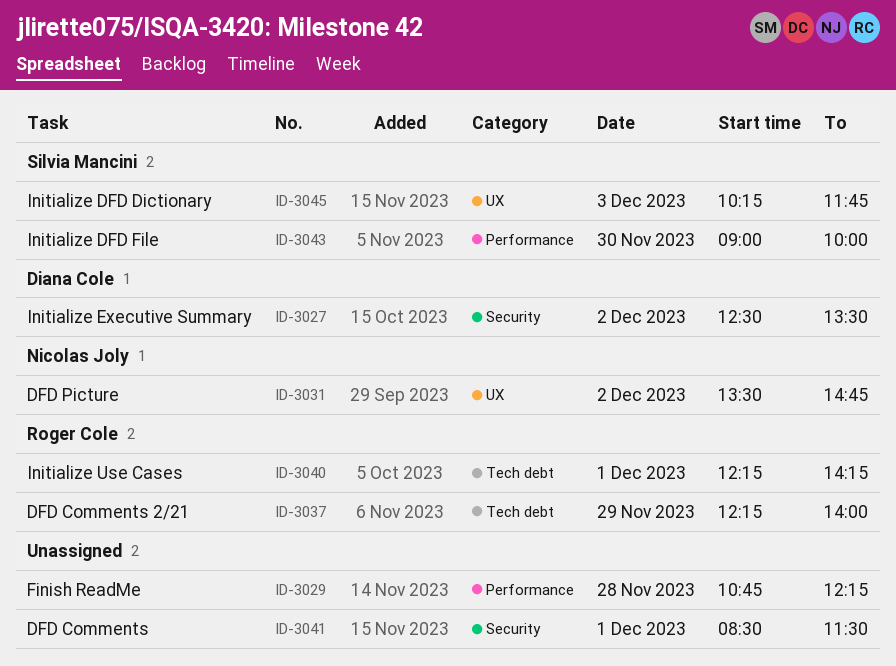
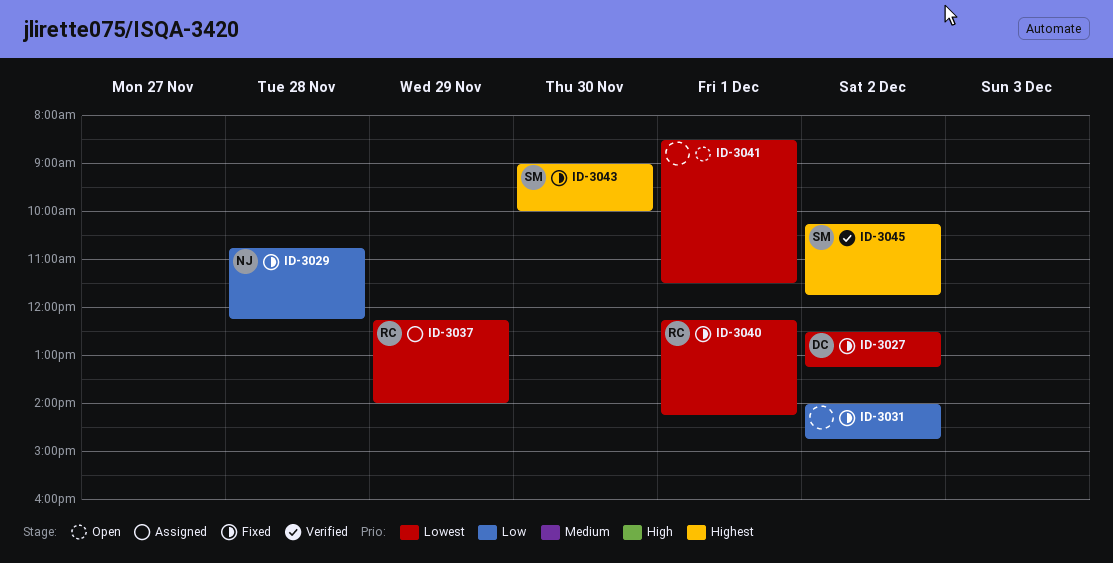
ID-3027, ends: 13:30 -> 13:15
ID-3029, owner: none -> Nicolas Joly
ID-3031, owner: Nicolas Joly -> none
ID-3031, begins: 13:30 -> 14:00
ID-3045, day: Dec 3 -> Dec 2

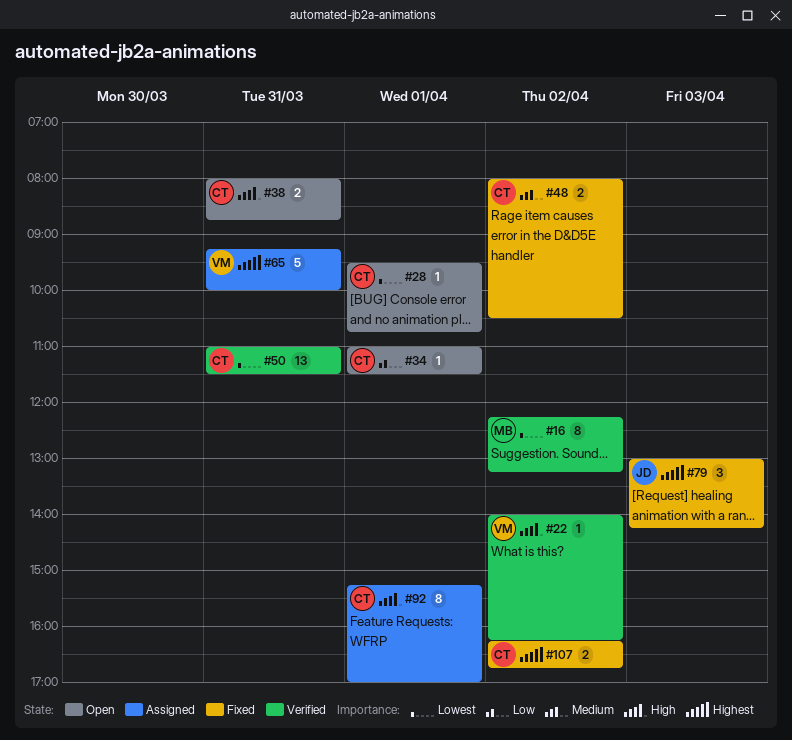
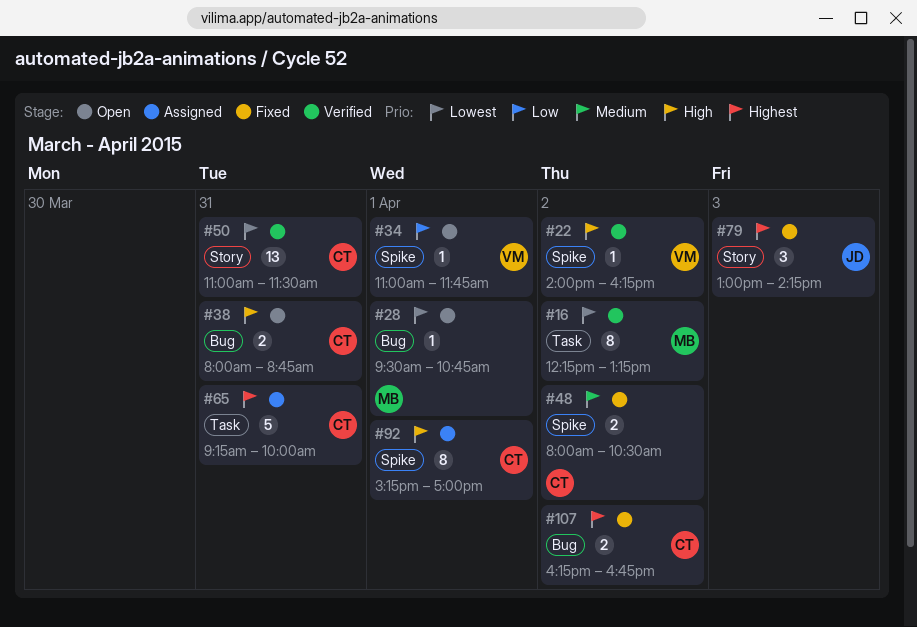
#28, owner: CT -> MB
#34, owner: CT -> VM
#34, ends: 11:30 -> 11:45
#65, owner: VM -> CT

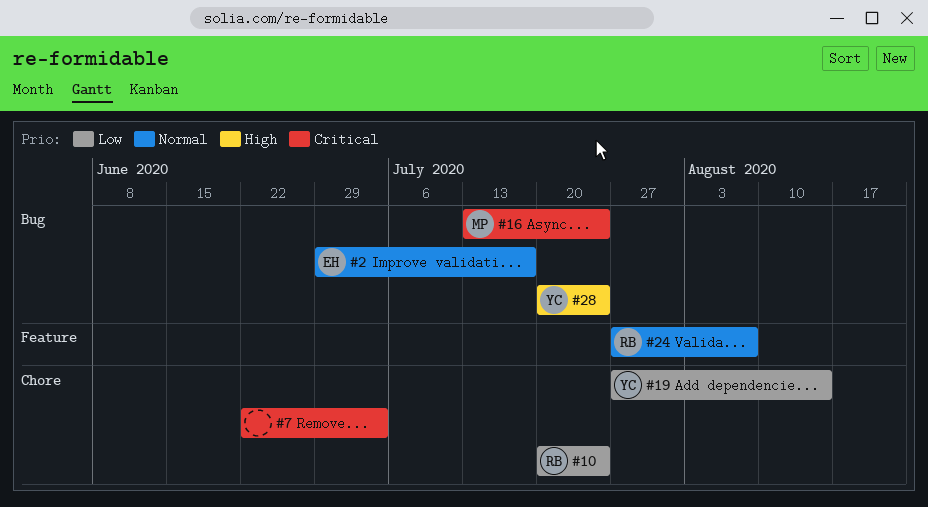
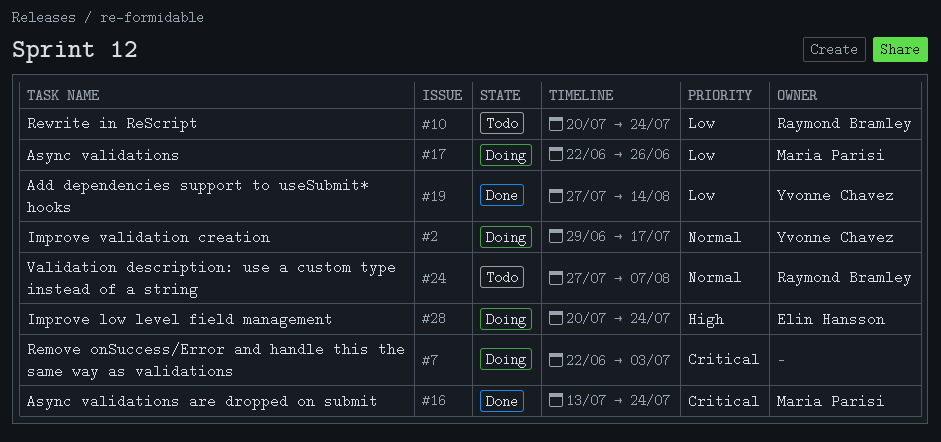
#2, owner: Elin Hansson -> Yvonne Chavez
#17: none -> present
#28, owner: Yvonne Chavez -> Elin Hansson

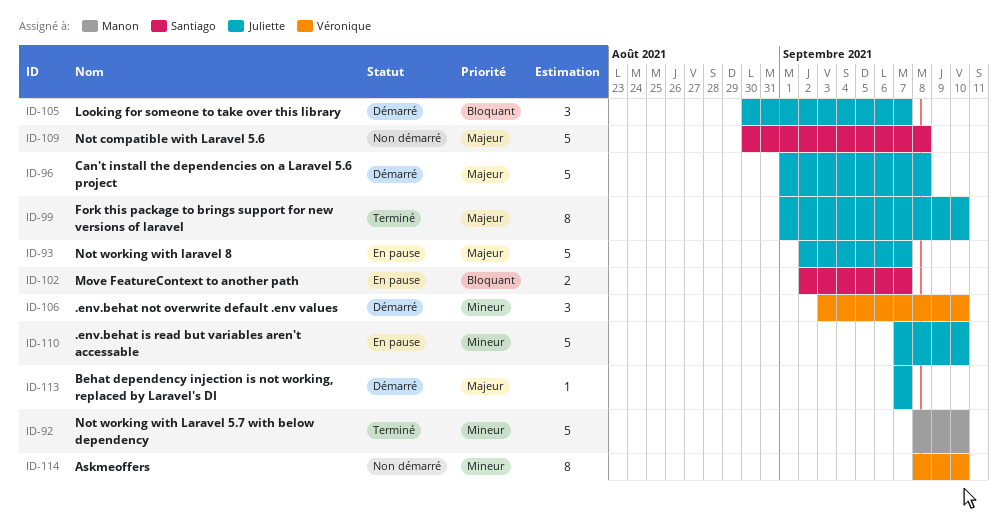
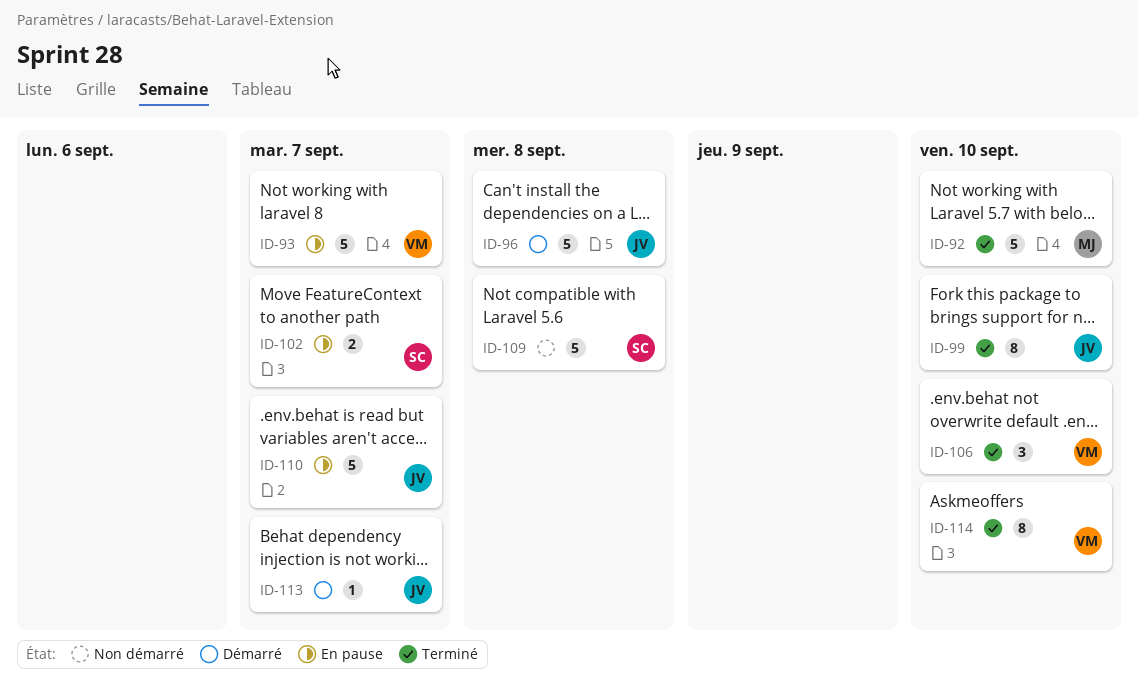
ID-93, owner: Juliette -> Véronique
ID-105: present -> none
ID-106, status: Démarré -> Terminé
ID-110, due: Sep 10 -> Sep 7
ID-114, status: Non démarré -> Terminé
----
Your assignment → Leave every picture out and set down exactly the lines running from the one with "ID-3031, owner: Nicolas Joly -> none" to the last line of the material above.

Task result →
ID-3031, owner: Nicolas Joly -> none
ID-3031, begins: 13:30 -> 14:00
ID-3045, day: Dec 3 -> Dec 2

#28, owner: CT -> MB
#34, owner: CT -> VM
#34, ends: 11:30 -> 11:45
#65, owner: VM -> CT

#2, owner: Elin Hansson -> Yvonne Chavez
#17: none -> present
#28, owner: Yvonne Chavez -> Elin Hansson

ID-93, owner: Juliette -> Véronique
ID-105: present -> none
ID-106, status: Démarré -> Terminé
ID-110, due: Sep 10 -> Sep 7
ID-114, status: Non démarré -> Terminé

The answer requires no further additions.